Footfall blamed as two units close on key shopping street in Limerick city

Nick Rabbitts

Reporter:

Nick Rabbitts

Korkys marked its final day trading this Monday, while Art & Hobby, below, also closed doors Pictures: Adrian Butler

Korkys marked its final day trading this Monday, while Art & Hobby, below, also closed doors Pictures: Adrian Butler

QUESTIONS have been asked as to the future of Cruises Street and its surrounds in Limerick after two further shops ceased trading in the pedestrianised retail zone.

The craft shop Art and Hobby and the shoe shop Korkys, based at adjoining Chapel Lane, have both lowered the shutters this week, blaming a lack of footfall in the street, in a move which has put up to ten jobs at risk.

These closures come just months after Thornton’s Chocolate ceased trading, alongside the eir shop, with Next and HMV also leaving the street in recent years.

Chamber chief executive Dee Ryan says her sympathies are with the staff who have lost their jobs. But, she added, the move represents a sign of the times.

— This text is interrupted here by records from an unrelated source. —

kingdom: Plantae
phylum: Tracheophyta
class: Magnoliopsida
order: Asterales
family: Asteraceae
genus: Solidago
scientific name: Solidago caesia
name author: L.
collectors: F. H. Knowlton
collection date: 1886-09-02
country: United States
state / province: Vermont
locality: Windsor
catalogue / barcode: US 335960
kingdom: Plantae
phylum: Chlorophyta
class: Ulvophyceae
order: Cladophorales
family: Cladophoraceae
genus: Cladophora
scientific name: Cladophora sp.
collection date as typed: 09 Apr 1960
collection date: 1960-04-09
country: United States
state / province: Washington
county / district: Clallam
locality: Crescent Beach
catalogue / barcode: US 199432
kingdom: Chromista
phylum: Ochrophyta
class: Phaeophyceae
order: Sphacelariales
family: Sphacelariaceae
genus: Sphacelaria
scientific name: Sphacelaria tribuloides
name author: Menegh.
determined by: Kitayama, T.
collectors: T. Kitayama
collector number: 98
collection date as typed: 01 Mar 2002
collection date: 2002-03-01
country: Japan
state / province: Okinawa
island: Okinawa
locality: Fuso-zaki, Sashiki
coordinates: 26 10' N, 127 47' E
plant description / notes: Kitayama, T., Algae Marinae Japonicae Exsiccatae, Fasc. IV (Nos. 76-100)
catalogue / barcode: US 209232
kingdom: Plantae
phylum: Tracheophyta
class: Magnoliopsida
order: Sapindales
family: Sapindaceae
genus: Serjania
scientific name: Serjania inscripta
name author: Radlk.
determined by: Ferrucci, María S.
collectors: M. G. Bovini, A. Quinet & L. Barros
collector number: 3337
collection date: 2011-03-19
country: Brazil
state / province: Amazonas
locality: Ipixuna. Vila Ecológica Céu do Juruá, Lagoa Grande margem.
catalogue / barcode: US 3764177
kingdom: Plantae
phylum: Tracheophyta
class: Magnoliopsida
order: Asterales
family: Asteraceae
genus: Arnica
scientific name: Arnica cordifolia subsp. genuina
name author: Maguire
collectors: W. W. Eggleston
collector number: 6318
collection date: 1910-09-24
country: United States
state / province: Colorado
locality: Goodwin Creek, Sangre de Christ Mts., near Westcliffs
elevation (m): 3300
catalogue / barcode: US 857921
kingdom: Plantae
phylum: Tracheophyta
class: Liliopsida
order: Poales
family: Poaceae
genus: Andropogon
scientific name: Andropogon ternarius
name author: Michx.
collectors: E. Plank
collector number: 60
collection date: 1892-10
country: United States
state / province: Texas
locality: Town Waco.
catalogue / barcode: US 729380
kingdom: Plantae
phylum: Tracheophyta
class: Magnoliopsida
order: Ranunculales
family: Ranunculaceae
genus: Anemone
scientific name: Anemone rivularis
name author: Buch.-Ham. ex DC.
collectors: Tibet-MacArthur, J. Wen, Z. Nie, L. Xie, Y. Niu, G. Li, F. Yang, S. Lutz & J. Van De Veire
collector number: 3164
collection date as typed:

“Across the developed world, what we are seeing is a complete disruption to the retail industry. This isn’t unique to Cruises Street in Limerick or Ireland. This is something which retailers are grappling with all around the developed world, where their models for business have changed. It’s a challenge, and one which we are trying to help our members address,” she said.

Councillor Vivienne Crowley, who chairs the economic committee, said “from an outsiders perspective”, Cruises Street should not be suffering a lack of footfall.

“It still has high street shops, big names like Costa, McDonalds and Easons. It should be a big draw. I wonder whether it is related to anti-social behaviour, people going to the Crescent, or a parking issue. What is the crux of the struggle. Unfortunately, we don’t have all the answers,” she said.

There have been suggestions Cruises Street should look to change of use to allow it to survive as a viable city centre thoroughfare.

Cruises Street opened in 1992, following the demolition of Cruises Hotel to make way for the thoroughfare.

One of its early tenants was music shop HMV, opened by the then mayor, Jan O’Sullivan.

It’s understood six people were working at Art and Hobby – which is still at the Crescent Shopping Centre – with three at Korkys.